■ジョセフ・クーデルカは社会主義時代のチェコスロバキアに生まれた写真家。不運だったのか、あるいは幸運だったのか、彼が写真家としてキャリア歩みだしたのは1960年代であり、チェコにおける彼のキャリアは1968年のチェコ事件によって終わることになる。チェコ事件を撮影した彼のフィルムは彼の写真家としての名前を広く世に知らしめることとなったが、同時に彼を亡命せざるを得ない立場へと追いやることにもなった。亡命生活の中で撮影された写真は「エグザイル」シリーズとして纏められる。90年代の東欧民主化後、彼はチェコに戻るが亡命時代の流浪の旅は相変わらず、行く先々で撮られた写真は「カオス」シリーズとして纏められる。
彼の写真にはどこか寂寥感が漂うのだけど、それは亡命後の「エグザイル」や「カオス」シリーズで顕著になっていくように思う。チェコ事件による60年代のプラハの春の終わりと、90年前後に東欧を襲った相次ぐ民主化の波と、彼は2回、大きな社会の変節点を見ている。その経験と亡命生活というアウトサイダー的な生活を続けた時期を持ったことが、彼の視線をどこか無常的なところへ持って行ったのではないだろうか。
「カオス」シリーズの中では古代ギリシアの遺跡と現代工業施設の無人の姿が並置される。そこに文明批評を読み取るのは簡単だけど、その視座は「現在」に対する距離を感じさせずにはいられない。それでいて荒廃した空気とはまた無縁であり、ニヒリズムともまた違うように感じる。やはり彼が置く視座は「無常観」なのではないかと思う。
面白かったのはとても横長の、パノラマ写真のようなフォーマットを使っていることで、その構図が映画のワンシーンを見ているような感覚を与えることでした。パノラマ写真の効果というのがそうしたところに現れるというのを知ったことも面白かったのですが、その写真を3つ組み合わせて一つの正方形の視野を作るとまた異なる印象を作れるということでした。組写真そのものは珍しくはないですが、ストライプを組み合わせることで1枚の作品のように見せられるというのは気づきませんでした。

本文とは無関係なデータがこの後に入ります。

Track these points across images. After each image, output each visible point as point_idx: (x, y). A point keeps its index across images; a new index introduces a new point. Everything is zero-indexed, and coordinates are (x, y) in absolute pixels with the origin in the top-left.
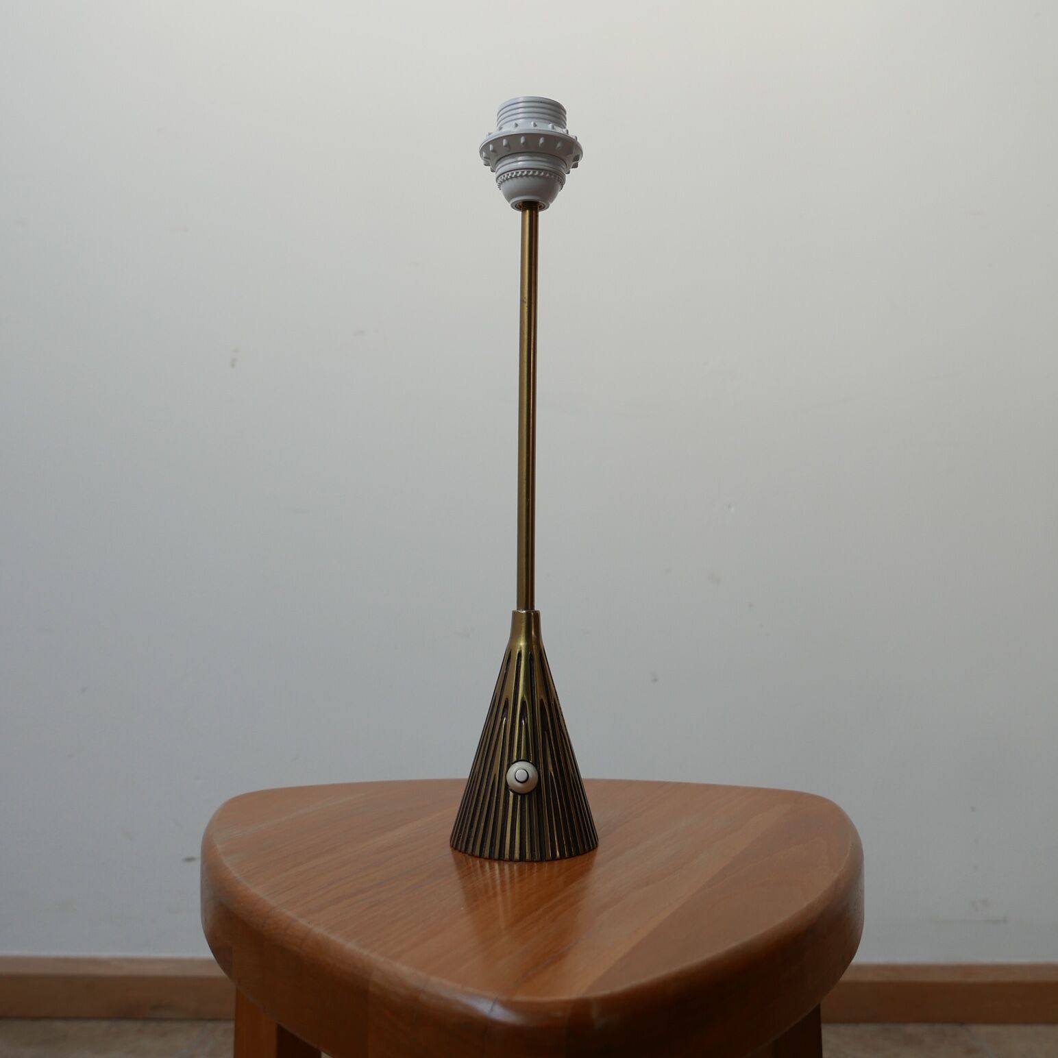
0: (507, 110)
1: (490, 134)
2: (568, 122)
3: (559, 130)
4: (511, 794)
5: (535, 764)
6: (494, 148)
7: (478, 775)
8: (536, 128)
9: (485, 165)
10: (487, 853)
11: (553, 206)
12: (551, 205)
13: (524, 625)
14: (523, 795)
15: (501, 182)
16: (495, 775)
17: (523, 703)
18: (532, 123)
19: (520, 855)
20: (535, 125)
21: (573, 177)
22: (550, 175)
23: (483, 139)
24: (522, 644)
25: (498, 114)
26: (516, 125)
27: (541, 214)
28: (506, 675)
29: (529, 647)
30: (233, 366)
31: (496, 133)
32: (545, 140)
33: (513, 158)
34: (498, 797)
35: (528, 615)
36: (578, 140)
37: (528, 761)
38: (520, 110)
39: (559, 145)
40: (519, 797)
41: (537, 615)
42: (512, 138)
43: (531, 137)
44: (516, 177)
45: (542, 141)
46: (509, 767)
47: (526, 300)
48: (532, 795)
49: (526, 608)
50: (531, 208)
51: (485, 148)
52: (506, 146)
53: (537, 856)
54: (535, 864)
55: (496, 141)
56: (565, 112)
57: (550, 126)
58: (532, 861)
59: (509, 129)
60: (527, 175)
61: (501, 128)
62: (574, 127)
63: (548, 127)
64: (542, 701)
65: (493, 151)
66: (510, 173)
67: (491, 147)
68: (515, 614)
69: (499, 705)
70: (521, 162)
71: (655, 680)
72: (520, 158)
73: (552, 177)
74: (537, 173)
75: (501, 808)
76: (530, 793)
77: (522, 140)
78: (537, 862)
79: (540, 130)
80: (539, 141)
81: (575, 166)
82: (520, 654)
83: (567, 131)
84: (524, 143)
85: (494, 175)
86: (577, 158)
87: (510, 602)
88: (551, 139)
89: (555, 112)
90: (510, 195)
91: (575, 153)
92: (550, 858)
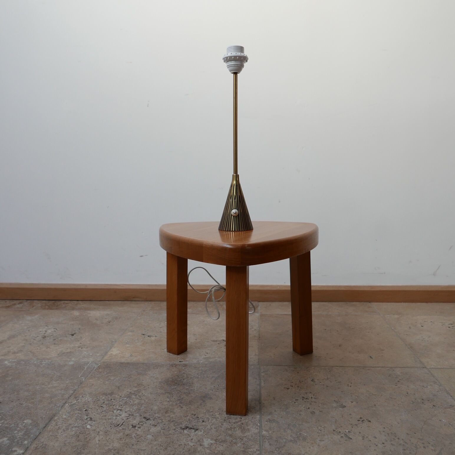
0: (229, 49)
1: (225, 55)
2: (245, 51)
3: (242, 54)
4: (232, 217)
5: (238, 210)
7: (225, 213)
10: (227, 230)
11: (241, 72)
13: (235, 178)
14: (235, 216)
15: (229, 67)
16: (229, 213)
17: (235, 196)
19: (234, 230)
20: (236, 54)
23: (223, 56)
24: (235, 182)
25: (227, 50)
26: (231, 54)
27: (238, 74)
28: (231, 190)
29: (236, 183)
30: (148, 106)
31: (226, 56)
33: (231, 61)
34: (229, 217)
35: (236, 175)
36: (247, 56)
37: (236, 209)
38: (232, 49)
39: (242, 58)
41: (238, 175)
42: (231, 57)
43: (235, 57)
44: (232, 66)
45: (238, 58)
46: (232, 211)
47: (235, 98)
48: (237, 217)
50: (235, 74)
51: (224, 59)
52: (229, 59)
53: (238, 230)
55: (227, 58)
59: (229, 55)
60: (234, 66)
62: (246, 53)
63: (239, 54)
64: (239, 195)
67: (225, 59)
68: (233, 175)
69: (230, 197)
70: (233, 63)
71: (280, 202)
72: (233, 62)
73: (241, 65)
74: (237, 65)
75: (230, 220)
76: (237, 216)
77: (233, 58)
81: (247, 62)
82: (234, 185)
85: (226, 65)
87: (232, 172)
88: (240, 57)
89: (241, 49)
90: (230, 71)
91: (246, 59)
92: (241, 230)
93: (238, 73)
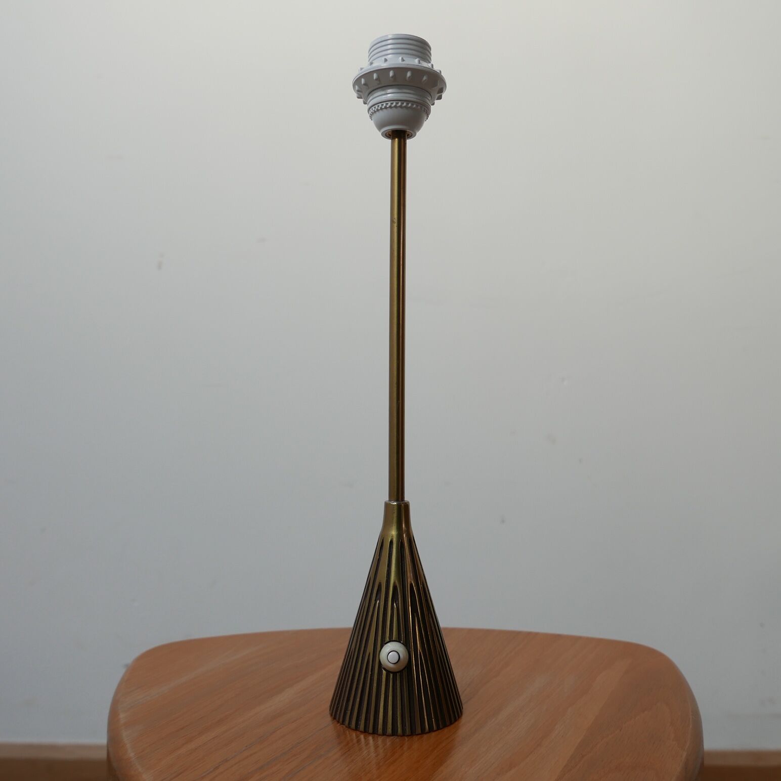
0: (377, 47)
1: (362, 68)
2: (432, 58)
3: (425, 64)
4: (384, 672)
5: (406, 644)
6: (365, 81)
7: (355, 652)
8: (404, 62)
9: (358, 98)
10: (362, 726)
11: (420, 134)
12: (418, 134)
13: (395, 515)
14: (395, 673)
15: (373, 112)
16: (369, 654)
17: (395, 588)
18: (400, 58)
19: (392, 729)
20: (403, 60)
21: (437, 108)
22: (417, 106)
23: (355, 73)
24: (394, 533)
25: (369, 51)
26: (386, 60)
27: (409, 142)
28: (379, 560)
29: (400, 536)
31: (366, 67)
32: (412, 74)
33: (383, 90)
34: (372, 675)
35: (399, 506)
36: (442, 74)
37: (399, 642)
38: (389, 47)
39: (425, 78)
40: (391, 675)
41: (407, 506)
42: (382, 72)
43: (400, 71)
44: (386, 108)
45: (409, 74)
46: (382, 647)
47: (396, 220)
48: (404, 672)
49: (397, 500)
50: (399, 136)
51: (357, 82)
52: (376, 80)
53: (408, 731)
54: (406, 738)
55: (368, 75)
56: (430, 48)
57: (416, 61)
58: (403, 735)
59: (380, 64)
60: (395, 107)
61: (371, 63)
62: (438, 62)
63: (415, 62)
64: (411, 585)
65: (365, 84)
66: (380, 105)
67: (363, 81)
68: (387, 505)
69: (373, 589)
70: (390, 94)
72: (389, 91)
73: (419, 107)
74: (405, 104)
75: (375, 685)
76: (401, 672)
77: (391, 74)
78: (408, 736)
79: (408, 65)
80: (406, 75)
81: (440, 98)
82: (391, 542)
83: (432, 65)
84: (392, 77)
85: (366, 107)
86: (441, 91)
87: (382, 493)
88: (418, 72)
89: (421, 47)
90: (380, 126)
91: (439, 86)
92: (420, 732)
93: (409, 135)
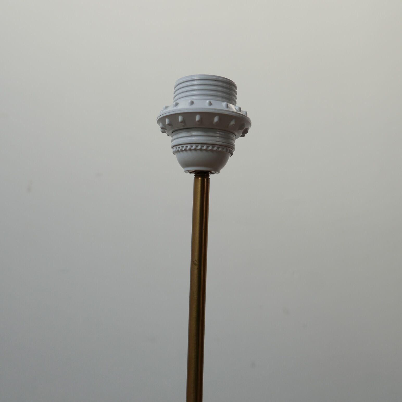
0: (183, 86)
1: (166, 107)
3: (233, 108)
6: (170, 122)
8: (211, 107)
9: (162, 132)
15: (176, 151)
18: (208, 101)
20: (210, 104)
22: (223, 149)
23: (160, 111)
25: (175, 88)
26: (192, 103)
27: (211, 176)
31: (172, 110)
32: (220, 119)
33: (188, 132)
36: (248, 116)
42: (188, 116)
43: (206, 116)
44: (190, 150)
45: (216, 119)
50: (203, 174)
51: (161, 120)
52: (181, 122)
55: (173, 117)
57: (224, 104)
59: (185, 106)
60: (201, 150)
61: (177, 104)
63: (222, 106)
65: (169, 125)
66: (184, 146)
67: (167, 121)
72: (195, 133)
73: (225, 150)
77: (198, 118)
79: (215, 109)
80: (213, 119)
83: (240, 109)
84: (199, 121)
85: (171, 144)
88: (225, 117)
90: (185, 164)
93: (211, 173)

もう一つは絞り開放で撮った極端なピンボケ写真で、その中で人の姿は光の中に溶けた抽象的な影となってしまう。そうした映像表現はCMなどで目にしたことはあったのですが、その技術や視覚効果そのものは60年代にはすでに知られていたということも発見でした。初期の作品はスタイリッシュな作品が多く、その後のチェコ事件が無かったら、どういうスタイルの写真家になっていたか想像することも面白かったです。